23/12/2025
𝐊𝐚𝐭𝐢𝐚 𝐭𝐞́𝐦𝐨𝐢𝐠𝐧𝐞 ... la totalité à retrouver sur notre site Internet.
"Nous sommes les parents d’un garçon de 7 ans, d’une fille de 4 ans et de 2 jumelles d'1 an. Pendant l’écho T1 de cette 3ème grossesse, on nous a annoncé une « petite surprise » : 2 bébés, mais avec 1 seul placenta et un écart de taille déjà très marqué. Je ne peux pas dire que j’ai bien pris cette nouvelle : d’un côté, avoir 2 bébés au lieu d’un petit troisième me semblait une catastrophe, mais de l’autre, la perspective d’en perdre 1, voire 2, était évidemment bien pire.
Au bout de 15 jours, j’ai été orientée vers une maternité niveau 3. Le diagnostic est tombé : RCIU type II, très sévère et précoce. Le seul choix que je pouvais faire, était la réduction sélective pour protéger le deuxième bébé qui se développait normalement. Cette réalité cruelle m’a fait comprendre, avec une intensité nouvelle, à quel point nous voulions les avoir toutes les deux, comme cela avait été désigné par la nature. Une semaine plus t**d, le diagnostic a été confirmé : cela a marqué le début du combat.
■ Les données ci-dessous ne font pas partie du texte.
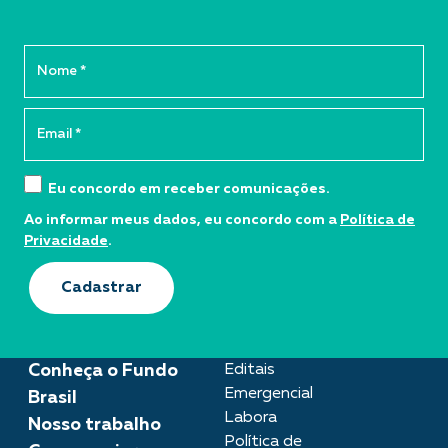
Eu concordo em receber comunicações.
Ao informar meus dados, eu concordo com a
Política de
Privacidade
.
Cadastrar
Conheça o Fundo
Editais
Emergencial
Brasil
Labora
Nosso trabalho
Política de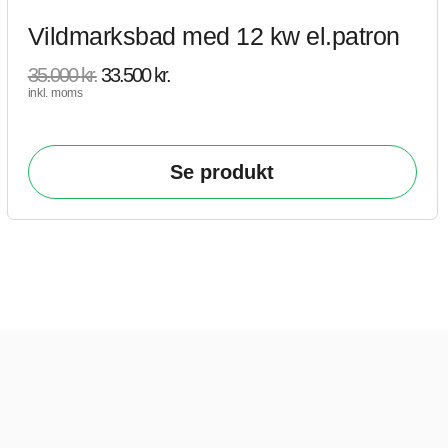
Vildmarksbad med 12 kw el.patron
35.000
kr.
33.500
kr.
inkl. moms
Se produkt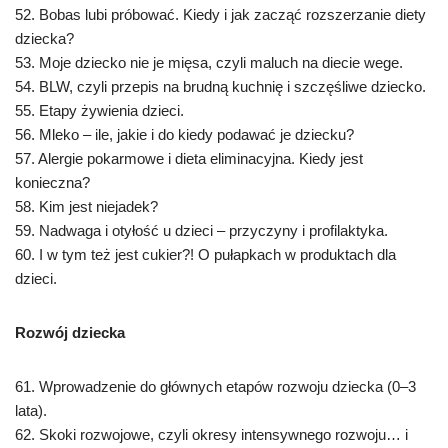
52. Bobas lubi próbować. Kiedy i jak zacząć rozszerzanie diety
dziecka?
53. Moje dziecko nie je mięsa, czyli maluch na diecie wege.
54. BLW, czyli przepis na brudną kuchnię i szczęśliwe dziecko.
55. Etapy żywienia dzieci.
56. Mleko – ile, jakie i do kiedy podawać je dziecku?
57. Alergie pokarmowe i dieta eliminacyjna. Kiedy jest
konieczna?
58. Kim jest niejadek?
59. Nadwaga i otyłość u dzieci – przyczyny i profilaktyka.
60. I w tym też jest cukier?! O pułapkach w produktach dla
dzieci.
Rozwój dziecka
61. Wprowadzenie do głównych etapów rozwoju dziecka (0–3
lata).
62. Skoki rozwojowe, czyli okresy intensywnego rozwoju… i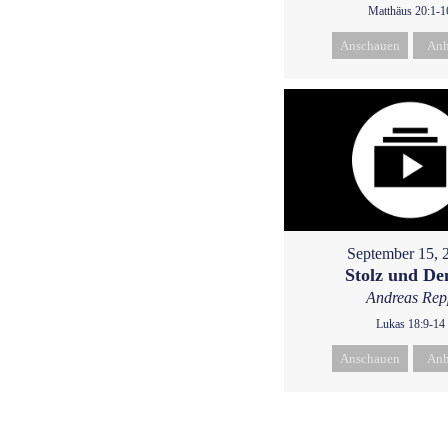
Matthäus 20:1-1
Anschauen
Anh
September 15, 
Stolz und D
Andreas Rep
Lukas 18:9-14
Anschauen
Anh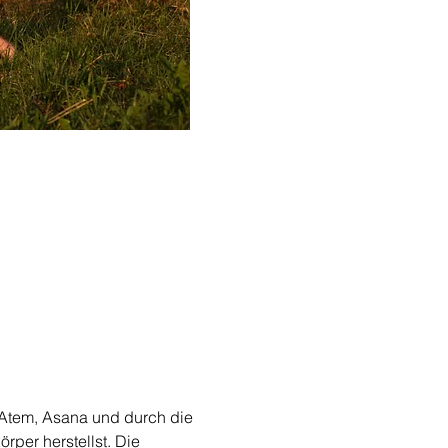
 Atem, Asana und durch die 
per herstellst. Die 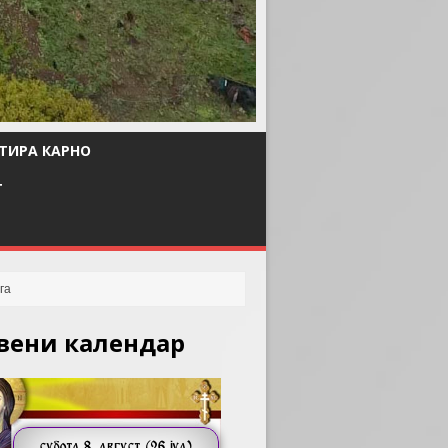
ТИРА КАРНО
Т
вени календар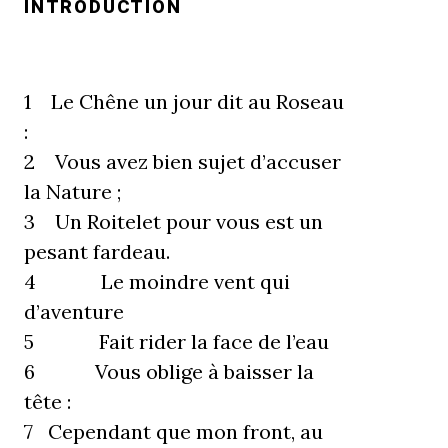
INTRODUCTION
1 Le Chêne un jour dit au Roseau
:
2 Vous avez bien sujet d’accuser
la Nature ;
3 Un Roitelet pour vous est un
pesant fardeau.
4 Le moindre vent qui
d’aventure
5 Fait rider la face de l’eau
6 Vous oblige à baisser la
tête :
7 Cependant que mon front, au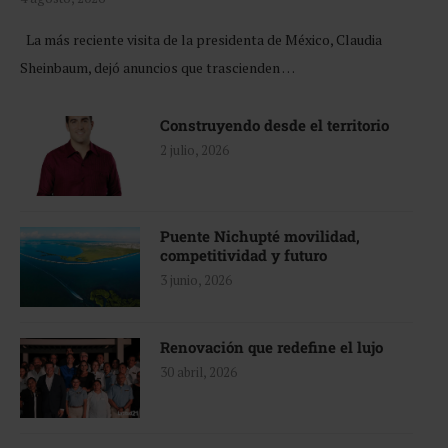
La más reciente visita de la presidenta de México, Claudia
Sheinbaum, dejó anuncios que trascienden …
Construyendo desde el territorio
2 julio, 2026
Puente Nichupté movilidad,
competitividad y futuro
3 junio, 2026
Renovación que redefine el lujo
30 abril, 2026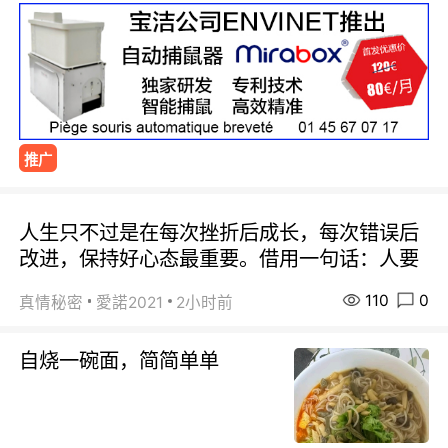
推广
人生只不过是在每次挫折后成长，每次错误后
改进，保持好心态最重要。借用一句话：人要
110
0
真情秘密
愛諾2021
2小时前
自烧一碗面，简简单单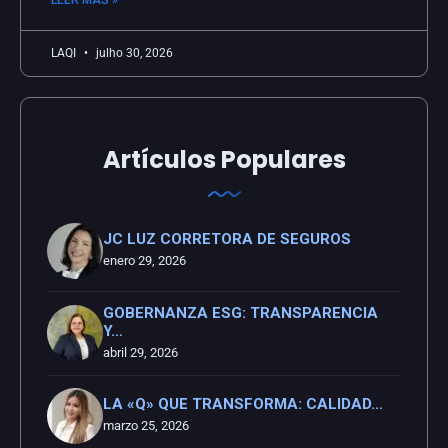
LAQI
julho 30, 2026
Artículos Populares
JC LUZ CORRETORA DE SEGUROS
enero 29, 2026
GOBERNANZA ESG: TRANSPARENCIA
Y…
abril 29, 2026
LA «Q» QUE TRANSFORMA: CALIDAD…
marzo 25, 2026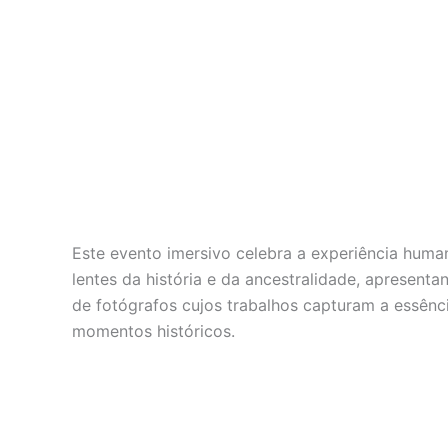
Este evento imersivo celebra a experiência human
lentes da história e da ancestralidade, apresent
de fotógrafos cujos trabalhos capturam a essênci
momentos históricos.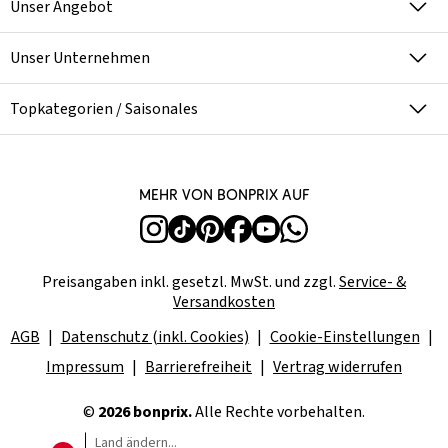
Unser Angebot
Unser Unternehmen
Topkategorien / Saisonales
Mehr von bonprix auf
Preisangaben inkl. gesetzl. MwSt. und zzgl.
Service- &
Versandkosten
AGB
Datenschutz (inkl. Cookies)
Cookie-Einstellungen
Impressum
Barrierefreiheit
Vertrag widerrufen
©
2026 bonprix.
Alle Rechte vorbehalten.
Land ändern...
Tous les 8 jours, nous venions pour l’écho, et la petite s’accrochait. Toujours avec très peu de chances d’aller jusqu’au terme de viabilité. Nous avons tenu 14 longues semaines : chaque fois, on réévaluait les chances et les risques, et on décidait d’attendre encore.
À 28 SA + 6, les filles sont finalement nées par césarienne programmée : il n’était plus possible de pousser la chance. Avec 895 g et 1365 g, le miracle est survenu à la fin.
Aujourd’hui elles ont 15 mois, toutes les 2 sont en parfaite santé, se déplacent partout et à toute vitesse, et peu à peu l’histoire devient le passé.
Mais on ne prend jamais aujourd’hui pour acquis. Nous savons que tout aurait pu basculer autrement. J’ai rencontré des parents pour qui les choix ont été déchirants. On est privilégiés de s’en sortir avec nos 2 filles dans les bras, et sans séquelles majeures.
Ce miracle n'aurait pas pu s'accomplir sans le soutien de tous les médecins que nous avons rencontrés, surtout ceux de Necker. Nous les remercions à l'infini pour avoir partagé ce chemin avec nous avec professionnalisme et empathie."